"Il Sinodo sulla famiglia non deve essere imbrigliato sulla dottrina, l'azione misericordiosa deve agire concretamente, la prassi deve trovare ispirazione nella parabola del buon samaritano, che agisce senza porsi eccessive domande, come la Chiesa 'ospedale da campo' evocata da Papa Francesco che prima cura le ferite gravi e solo dopo si preoccupa di affrontare le altre questioni burocratiche". E' quanto afferma all'Adnkronos monsignor Vincenzo Paglia, presidente del Pontificio Consiglio sulla Famiglia, in vista dei lavori, che si apriranno il 5 ottobre, dell'assemblea straordinaria del Sinodo convocata dal Papa proprio per esaminare le questioni attinenti alla famiglia.
Fra i diversi temi, cresce l'attesa per la questione che dall'inizio ha conquistato il centro dell'attenzione mediatica e che sembra dividere profondamente la Chiesa in generale, il suo clero e i laici, ma anche gli ambienti più interni al Vaticano e alla Curia Romana, con cardinali di spicco schierati su fronti contrapposti o quanto meno non convergenti, della somministrazione dei sacramenti e in primo luogo dell'eucarestia ai cattolici divorziati e risposati. "Troppa enfasi", lamenta monsignor Paglia, ricordando che "il Sinodo tratterà molte importanti questioni legate alla famiglia, alla sua crisi e al suo ruolo nella società contemporanea".
Il vescovo osserva che "l'attenzione su questo tema mi appare per lo più artificiosa. C'è un certo 'prurito' - accusa - nel voler contrapporre posizioni che certamente sono diverse ma sicuramente non sono incompatibili e incomponibili. In ogni caso, non si tratta dell'aspetto più rilevante fra quelli che esaminerà il Sinodo e dunque si rischia di distorcerne i risultati e di squilibrarne il giudizio. Anche il presidente della Cei, il cardinale Angelo Bagnasco, ieri ha definito nella sua prolusione 'fuorviante' ridurre i lavori solo a questo particolare aspetto. L'attenzione va messa più sulla società che sulla Chiesa, quando parliamo di atteggiamento verso la famiglia".

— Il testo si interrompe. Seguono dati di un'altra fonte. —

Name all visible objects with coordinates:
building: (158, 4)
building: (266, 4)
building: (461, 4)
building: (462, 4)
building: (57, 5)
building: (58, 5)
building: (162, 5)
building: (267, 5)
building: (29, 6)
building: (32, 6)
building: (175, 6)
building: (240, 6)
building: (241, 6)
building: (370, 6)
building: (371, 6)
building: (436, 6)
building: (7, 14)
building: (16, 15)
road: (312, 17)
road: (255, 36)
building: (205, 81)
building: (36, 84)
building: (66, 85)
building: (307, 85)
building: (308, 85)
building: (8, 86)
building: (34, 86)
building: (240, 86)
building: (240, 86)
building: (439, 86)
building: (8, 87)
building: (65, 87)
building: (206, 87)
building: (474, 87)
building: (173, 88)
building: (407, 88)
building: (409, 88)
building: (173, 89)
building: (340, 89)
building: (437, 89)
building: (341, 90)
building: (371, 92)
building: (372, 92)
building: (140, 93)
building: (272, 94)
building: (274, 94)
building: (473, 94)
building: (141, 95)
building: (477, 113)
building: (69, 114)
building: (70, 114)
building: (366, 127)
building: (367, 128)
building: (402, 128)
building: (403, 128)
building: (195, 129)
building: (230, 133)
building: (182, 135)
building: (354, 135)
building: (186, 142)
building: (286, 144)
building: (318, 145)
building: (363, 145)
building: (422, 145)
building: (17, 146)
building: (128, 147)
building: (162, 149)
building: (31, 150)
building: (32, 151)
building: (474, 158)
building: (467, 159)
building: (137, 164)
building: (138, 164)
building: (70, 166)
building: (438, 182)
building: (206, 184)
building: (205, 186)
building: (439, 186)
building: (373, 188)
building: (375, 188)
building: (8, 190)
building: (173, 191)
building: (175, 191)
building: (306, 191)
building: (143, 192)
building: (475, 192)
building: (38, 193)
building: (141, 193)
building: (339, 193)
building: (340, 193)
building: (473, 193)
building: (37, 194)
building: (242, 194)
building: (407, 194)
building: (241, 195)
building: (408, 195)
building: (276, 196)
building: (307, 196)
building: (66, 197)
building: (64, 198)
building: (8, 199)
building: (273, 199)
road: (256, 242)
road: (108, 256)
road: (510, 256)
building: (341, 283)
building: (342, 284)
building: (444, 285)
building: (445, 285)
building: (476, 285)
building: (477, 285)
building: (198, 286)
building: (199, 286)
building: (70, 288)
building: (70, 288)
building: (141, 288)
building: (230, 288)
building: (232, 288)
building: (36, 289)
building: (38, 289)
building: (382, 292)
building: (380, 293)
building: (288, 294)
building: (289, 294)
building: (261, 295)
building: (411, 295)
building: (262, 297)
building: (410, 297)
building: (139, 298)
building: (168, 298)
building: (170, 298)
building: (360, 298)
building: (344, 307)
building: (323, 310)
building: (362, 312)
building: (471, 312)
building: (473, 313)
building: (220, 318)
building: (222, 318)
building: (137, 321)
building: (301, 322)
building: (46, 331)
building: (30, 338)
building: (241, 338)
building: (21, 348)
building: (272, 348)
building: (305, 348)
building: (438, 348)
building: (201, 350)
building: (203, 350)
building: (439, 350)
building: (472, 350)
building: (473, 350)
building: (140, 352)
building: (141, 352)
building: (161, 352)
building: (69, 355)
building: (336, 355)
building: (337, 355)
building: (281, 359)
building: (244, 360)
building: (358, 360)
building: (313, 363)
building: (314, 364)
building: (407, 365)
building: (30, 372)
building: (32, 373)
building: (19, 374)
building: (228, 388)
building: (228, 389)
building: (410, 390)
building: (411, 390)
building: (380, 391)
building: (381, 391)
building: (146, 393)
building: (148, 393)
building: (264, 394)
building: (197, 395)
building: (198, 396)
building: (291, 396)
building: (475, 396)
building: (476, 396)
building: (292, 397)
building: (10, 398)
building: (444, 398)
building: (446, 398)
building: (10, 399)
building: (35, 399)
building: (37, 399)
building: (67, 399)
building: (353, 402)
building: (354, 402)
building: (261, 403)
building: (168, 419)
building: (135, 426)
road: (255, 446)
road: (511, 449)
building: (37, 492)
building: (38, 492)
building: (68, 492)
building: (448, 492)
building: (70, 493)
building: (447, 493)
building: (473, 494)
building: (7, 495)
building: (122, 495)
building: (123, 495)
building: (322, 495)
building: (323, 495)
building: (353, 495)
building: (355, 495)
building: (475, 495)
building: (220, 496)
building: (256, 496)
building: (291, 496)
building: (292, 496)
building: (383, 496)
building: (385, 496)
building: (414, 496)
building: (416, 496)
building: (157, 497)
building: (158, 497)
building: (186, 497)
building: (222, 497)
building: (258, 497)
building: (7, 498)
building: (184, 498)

Ma proprio per questi motivi, perché non andare incontro a chi, come i divorziati risposati, di famiglie ne ha costruite nel tempo addirittura due, magari entrambe con figli? "Infatti, non bisogna affatto accanirsi, se vogliamo usare questo verbo - risponde monsignor Paglia - Serve un coinvolgimento dell'intera comunità verso queste situazioni, senza fare 'casistiche' come raccomanda Papa Francesco, anche perché ognuno ha la sua storia particolare, non assimilabile alle altre. Ripeto: ai feriti, tocca prestare soccorso e non prendergli le impronte digitali".